-------- ENTRIES SHOWN
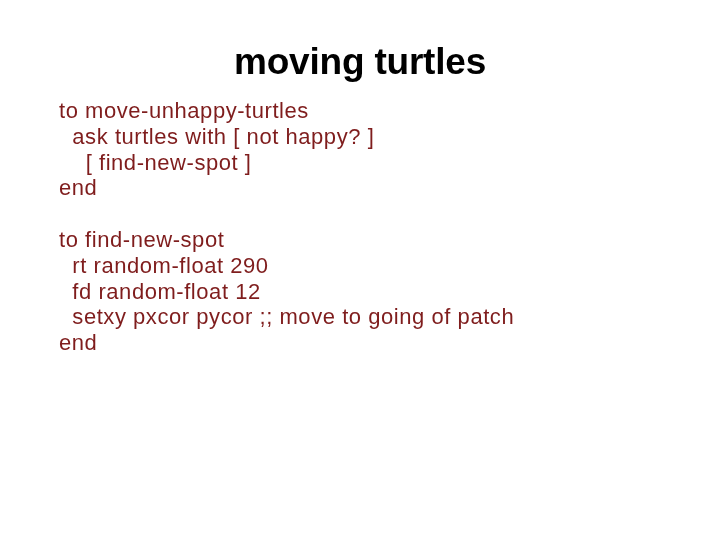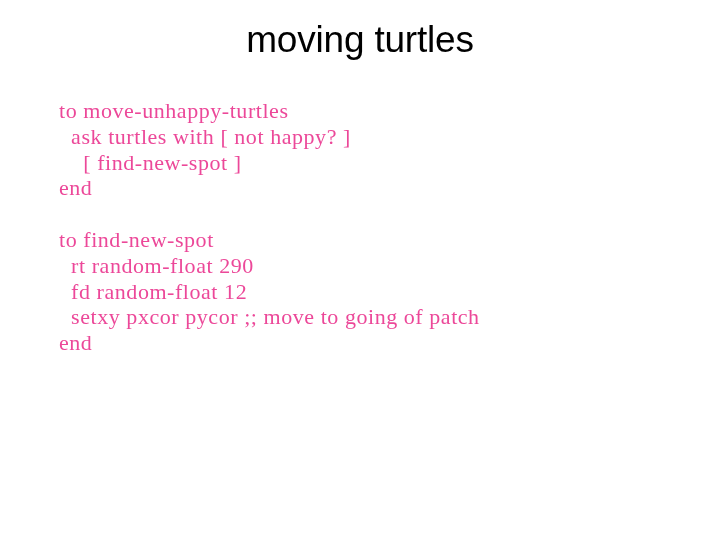--- a/index.html
+++ b/index.html
@@ -24,11 +24,11 @@
   .slide-title {
     position: absolute;
     left: 0;
-    top: 18px;
+    top: 40px;
     width: 720px;
     text-align: center;
     font-family: "Liberation Sans", sans-serif;
-    font-weight: normal;
+    font-weight: bold;
     font-size: 37px;
     line-height: 44px;
     color: #000000;

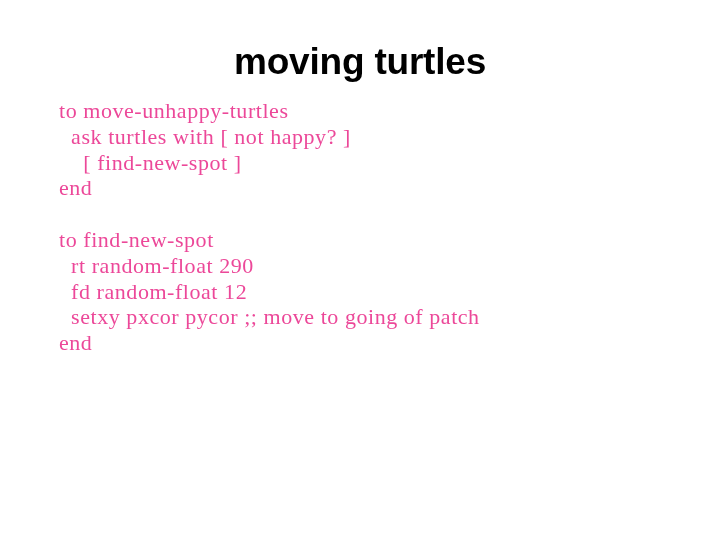--- a/index.html
+++ b/index.html
@@ -40,10 +40,10 @@
     left: 59px;
     top: 98px;
     width: 600px;
-    font-family: Liberation Serif, serif;
+    font-family: Liberation Sans, sans-serif;
     font-size: 22px;
     line-height: 25.8px;
-    color: #ec4899;
+    color: #7f1d1d;
     letter-spacing: 0.55px;
   }
   .code-line {

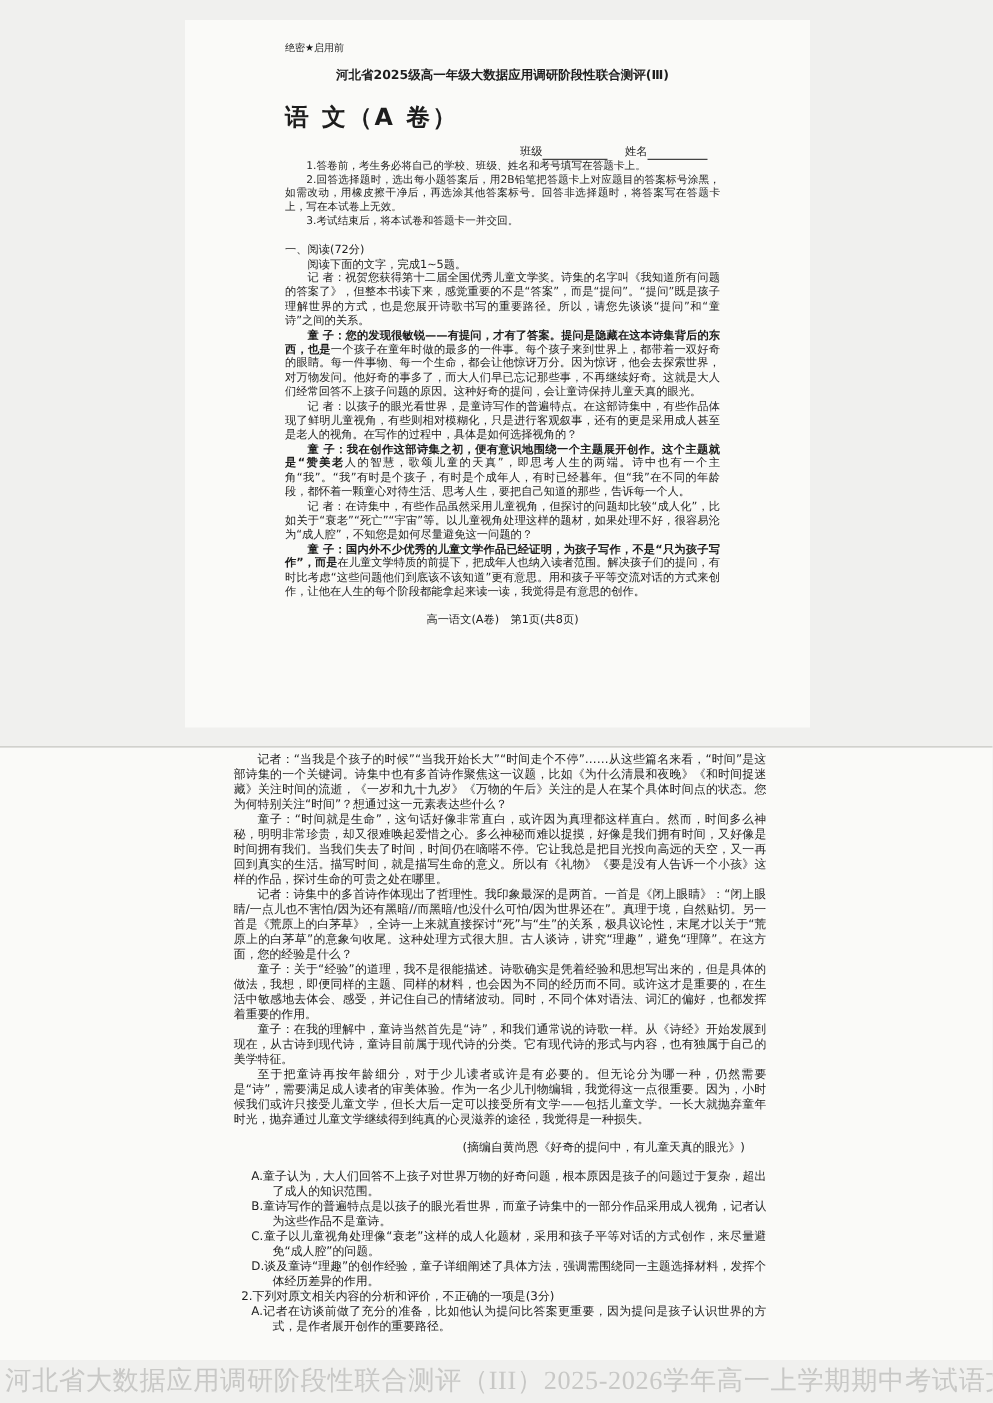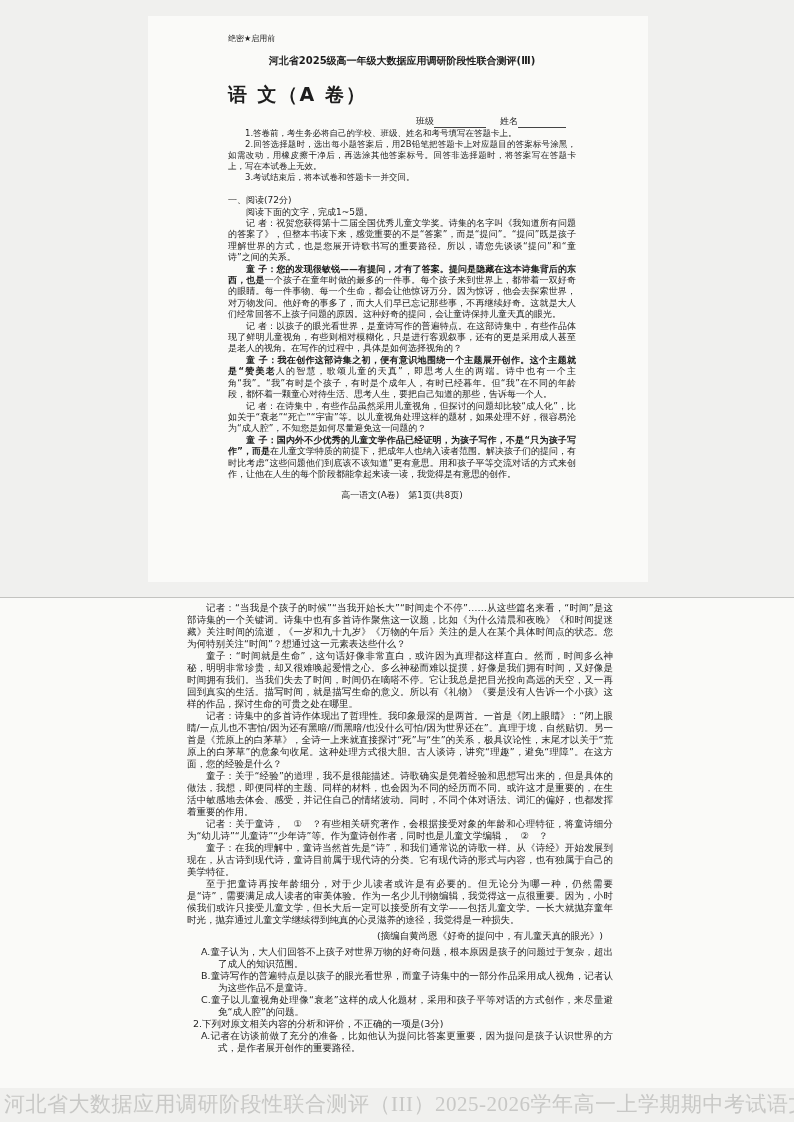--- a/index.html
+++ b/index.html
@@ -89,7 +89,6 @@
 
       <p><span class="lead"></span><span>童子：关于“经验”的道理，我不是很能描述。诗歌确实是凭着经验和思想写出来的，但是具体的做法，我想，即便同样的主题、同样的材料，也会因为不同的经历而不同。或许这才是重要的，在生活中敏感地去体会、感受，并记住自己的情绪波动。同时，不同个体对语法、词汇的偏好，也都发挥着重要的作用。</span></p>
 
-      <p><span class="lead"></span><span>记者：关于童诗，　①　？有些相关研究著作，会根据接受对象的年龄和心理特征，将童诗细分为“幼儿诗”“儿童诗”“少年诗”等。作为童诗创作者，同时也是儿童文学编辑，　②　？</span></p>
 
       <p><span class="lead"></span><span>童子：在我的理解中，童诗当然首先是“诗”，和我们通常说的诗歌一样。从《诗经》开始发展到现在，从古诗到现代诗，童诗目前属于现代诗的分类。它有现代诗的形式与内容，也有独属于自己的美学特征。</span></p>
 

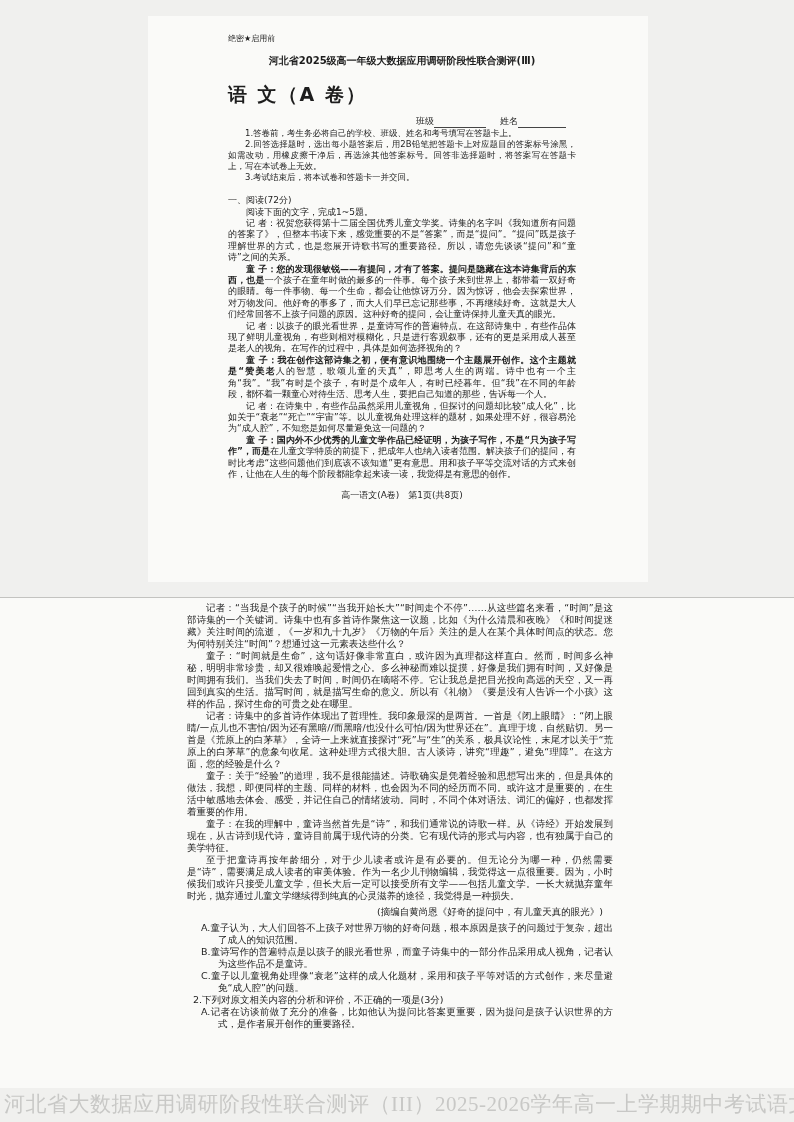--- a/index.html
+++ b/index.html
@@ -31,7 +31,7 @@
   .paras2 p{font-size:9.5px;line-height:12px;margin:0;text-indent:2em;text-align:justify;}
   .lead{font-weight:bold;}
   .footer{font-size:9px;text-align:center;margin-top:9px;}
-  .source-line{font-size:9.5px;line-height:12px;text-align:right;margin:4px;padding-right:6px;}
+  .source-line{font-size:9.5px;line-height:12px;text-align:right;margin:11px;padding-right:6px;}
   .stem{font-size:9.5px;line-height:12px;margin:0 0 0 6px;text-align:justify;}
   .options p{font-size:9.5px;line-height:12px;margin:0 0 0 14px;padding-left:1.8em;text-indent:-1.8em;text-align:justify;}
   .watermark{

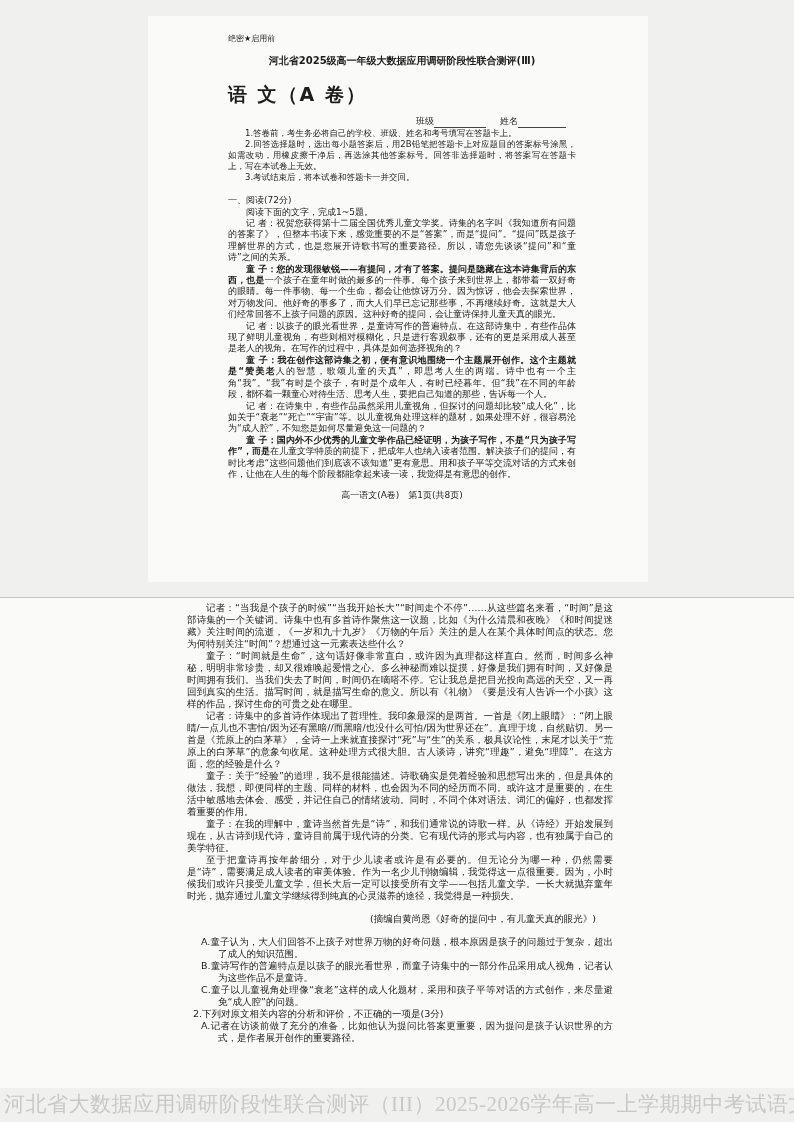--- a/index.html
+++ b/index.html
@@ -104,6 +104,7 @@
 
       <p><span>C.</span><span>童子以儿童视角处理像“衰老”这样的成人化题材，采用和孩子平等对话的方式创作，来尽量避免“成人腔”的问题。</span></p>
 
+      <p><span>D.</span><span>谈及童诗“理趣”的创作经验，童子详细阐述了具体方法，强调需围绕同一主题选择材料，发挥个体经历差异的作用。</span></p>
     </div>
 
   <p class="stem">2.下列对原文相关内容的分析和评价，不正确的一项是(3分)</p>

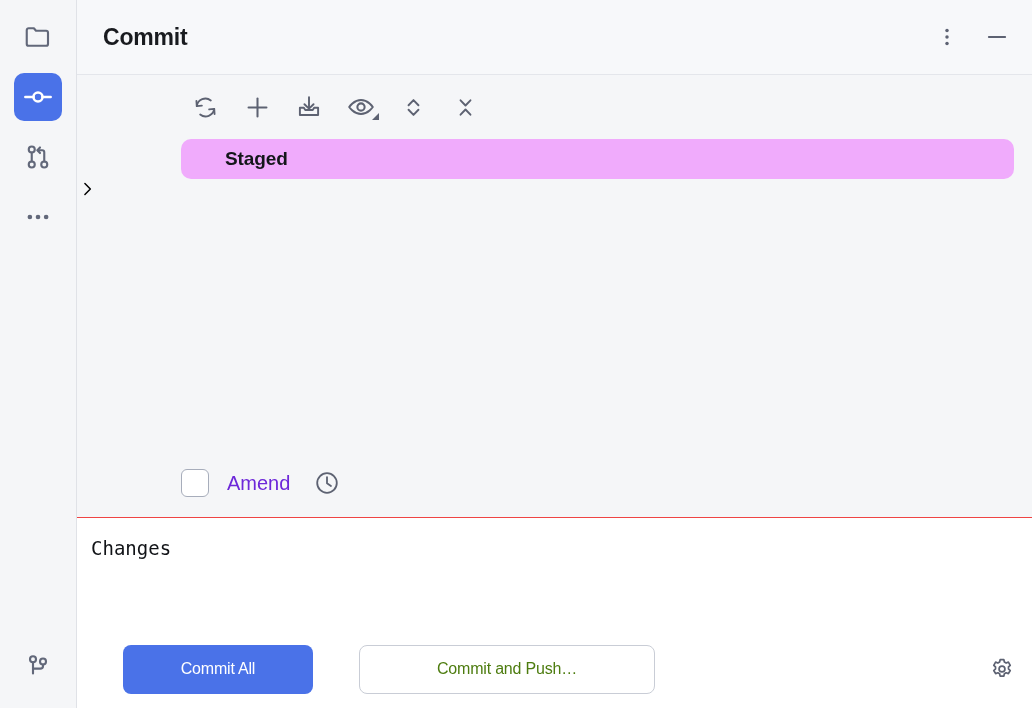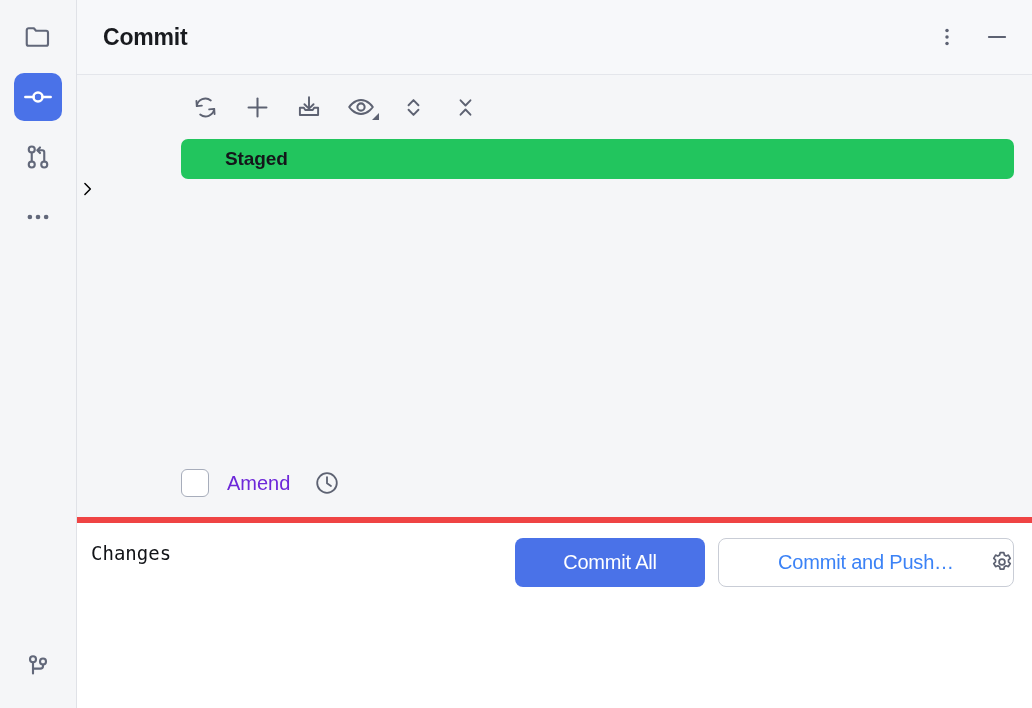--- a/index.html
+++ b/index.html
@@ -123,7 +123,7 @@
     padding-left: 44px;
     font-size: 19px;
   }
-  .tree-row.selected { background: #22c55e; }
+  .tree-row.selected { background: #f0abfc; border-radius: 10px; }
   .tree-row-wrap { position: relative; display: block; }
   .tree-label {
     font-weight: bold;

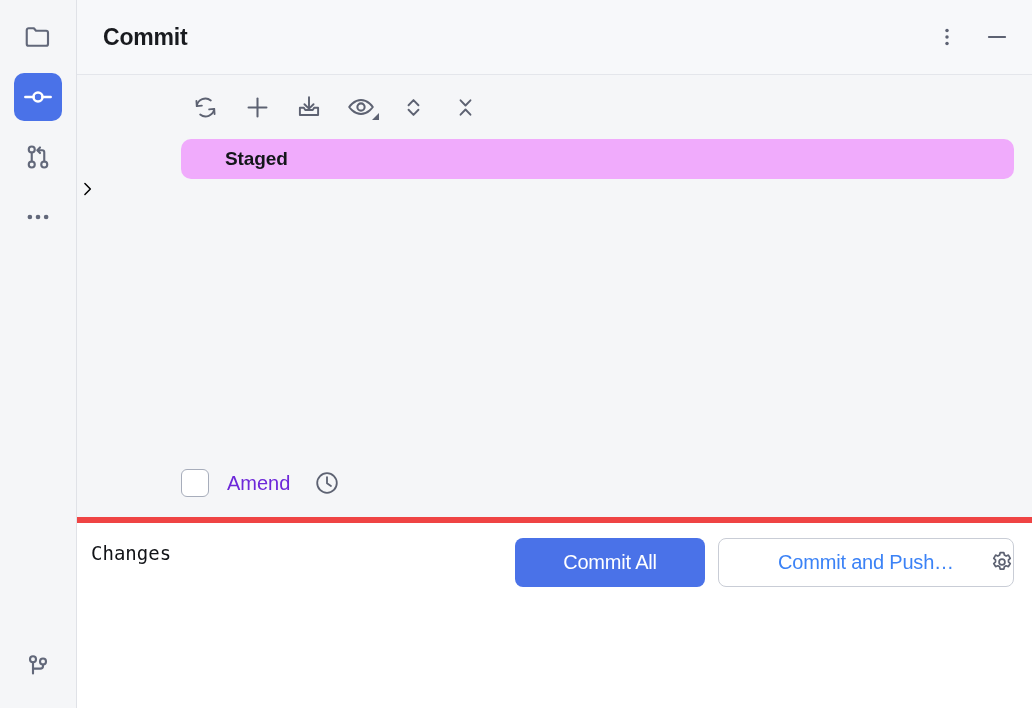--- a/index.html
+++ b/index.html
@@ -166,10 +166,10 @@
   .message-area {
     flex: 0 0 191px;
     background: #ffffff;
-    border-top: 6px solid #ef4444;
-    position: relative;
-    display: flex;
-    flex-direction: row;
+    border-top: 1px solid #ef4444;
+    position: relative;
+    display: flex;
+    flex-direction: column;
     gap: 23px;
   }
   .message-text {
----------------
### [WORK TASK]
Copy out every entry above word for word; omit the images.

### [COMPLETED EXERCISE]
--- a/index.html
+++ b/index.html
@@ -24,11 +24,11 @@
   .slide-title {
     position: absolute;
     left: 0;
-    top: 18px;
+    top: 40px;
     width: 720px;
     text-align: center;
     font-family: "Liberation Sans", sans-serif;
-    font-weight: normal;
+    font-weight: bold;
     font-size: 37px;
     line-height: 44px;
     color: #000000;

--- a/index.html
+++ b/index.html
@@ -40,10 +40,10 @@
     left: 59px;
     top: 98px;
     width: 600px;
-    font-family: Liberation Serif, serif;
+    font-family: Liberation Sans, sans-serif;
     font-size: 22px;
     line-height: 25.8px;
-    color: #ec4899;
+    color: #7f1d1d;
     letter-spacing: 0.55px;
   }
   .code-line {

--- a/index.html
+++ b/index.html
@@ -89,7 +89,6 @@
 
       <p><span class="lead"></span><span>童子：关于“经验”的道理，我不是很能描述。诗歌确实是凭着经验和思想写出来的，但是具体的做法，我想，即便同样的主题、同样的材料，也会因为不同的经历而不同。或许这才是重要的，在生活中敏感地去体会、感受，并记住自己的情绪波动。同时，不同个体对语法、词汇的偏好，也都发挥着重要的作用。</span></p>
 
-      <p><span class="lead"></span><span>记者：关于童诗，　①　？有些相关研究著作，会根据接受对象的年龄和心理特征，将童诗细分为“幼儿诗”“儿童诗”“少年诗”等。作为童诗创作者，同时也是儿童文学编辑，　②　？</span></p>
 
       <p><span class="lead"></span><span>童子：在我的理解中，童诗当然首先是“诗”，和我们通常说的诗歌一样。从《诗经》开始发展到现在，从古诗到现代诗，童诗目前属于现代诗的分类。它有现代诗的形式与内容，也有独属于自己的美学特征。</span></p>
 

--- a/index.html
+++ b/index.html
@@ -31,7 +31,7 @@
   .paras2 p{font-size:9.5px;line-height:12px;margin:0;text-indent:2em;text-align:justify;}
   .lead{font-weight:bold;}
   .footer{font-size:9px;text-align:center;margin-top:9px;}
-  .source-line{font-size:9.5px;line-height:12px;text-align:right;margin:4px;padding-right:6px;}
+  .source-line{font-size:9.5px;line-height:12px;text-align:right;margin:11px;padding-right:6px;}
   .stem{font-size:9.5px;line-height:12px;margin:0 0 0 6px;text-align:justify;}
   .options p{font-size:9.5px;line-height:12px;margin:0 0 0 14px;padding-left:1.8em;text-indent:-1.8em;text-align:justify;}
   .watermark{

--- a/index.html
+++ b/index.html
@@ -104,6 +104,7 @@
 
       <p><span>C.</span><span>童子以儿童视角处理像“衰老”这样的成人化题材，采用和孩子平等对话的方式创作，来尽量避免“成人腔”的问题。</span></p>
 
+      <p><span>D.</span><span>谈及童诗“理趣”的创作经验，童子详细阐述了具体方法，强调需围绕同一主题选择材料，发挥个体经历差异的作用。</span></p>
     </div>
 
   <p class="stem">2.下列对原文相关内容的分析和评价，不正确的一项是(3分)</p>

--- a/index.html
+++ b/index.html
@@ -123,7 +123,7 @@
     padding-left: 44px;
     font-size: 19px;
   }
-  .tree-row.selected { background: #22c55e; }
+  .tree-row.selected { background: #f0abfc; border-radius: 10px; }
   .tree-row-wrap { position: relative; display: block; }
   .tree-label {
     font-weight: bold;

--- a/index.html
+++ b/index.html
@@ -166,10 +166,10 @@
   .message-area {
     flex: 0 0 191px;
     background: #ffffff;
-    border-top: 6px solid #ef4444;
-    position: relative;
-    display: flex;
-    flex-direction: row;
+    border-top: 1px solid #ef4444;
+    position: relative;
+    display: flex;
+    flex-direction: column;
     gap: 23px;
   }
   .message-text {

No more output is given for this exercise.